- Born: Winifred Alice Cutter Gellard 9 January 1903 Fulham, London, England
- Died: 18 April 1992 (aged 89) Worthing, Sussex, England
- Occupation: Singer
- Years active: 1920s–1940s

= Wynne Ajello =

English singer

Wynne Ajello (born Winifred Alice Cutter Gellard; 9 January 1903 – 18 April 1992) was an English soprano singer who made many broadcasts on BBC radio between the 1920s and 1940s.

She was born in Fulham, London, the daughter of a piano teacher who later married into the Ajello family, originally of Italian origin. She developed a talent for singing, and won a children's singing competition. She made her first BBC broadcasts in 1925, singing a selection of coloratura arias, but diversified into also performing songs from musical revues.
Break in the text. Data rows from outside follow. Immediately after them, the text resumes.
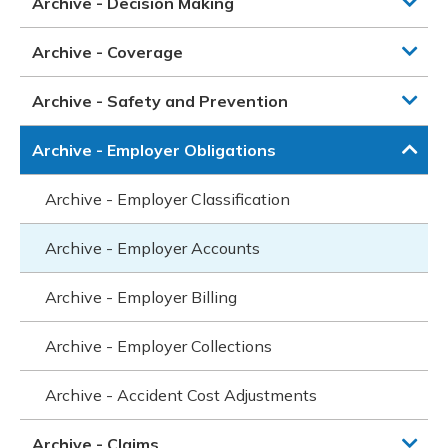
Archive - Decision Making
Archive - Coverage
Archive - Safety and Prevention
Archive - Employer Obligations
Archive - Employer Classification
Archive - Employer Accounts
Archive - Employer Billing
Archive - Employer Collections
Archive - Accident Cost Adjustments
Archive - Claims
Ajello made recordings for the Durium label. In 1933, she made her first television broadcasts, singing as part of the White Coons concert party, directed by Harry S. Pepper, but then took a lengthy break after a nervous breakdown.

By 1936, it was reported that she had made over 550 broadcasts for the BBC. In 1938, she took the role of Snow White in the radio adaptation of the Disney cartoon feature. She continued to feature in BBC broadcasts through the Second World War, into the late 1940s.

She married her stepbrother, Reginald Ajello, in 1929. She died in Worthing, Sussex, in 1992, aged 89.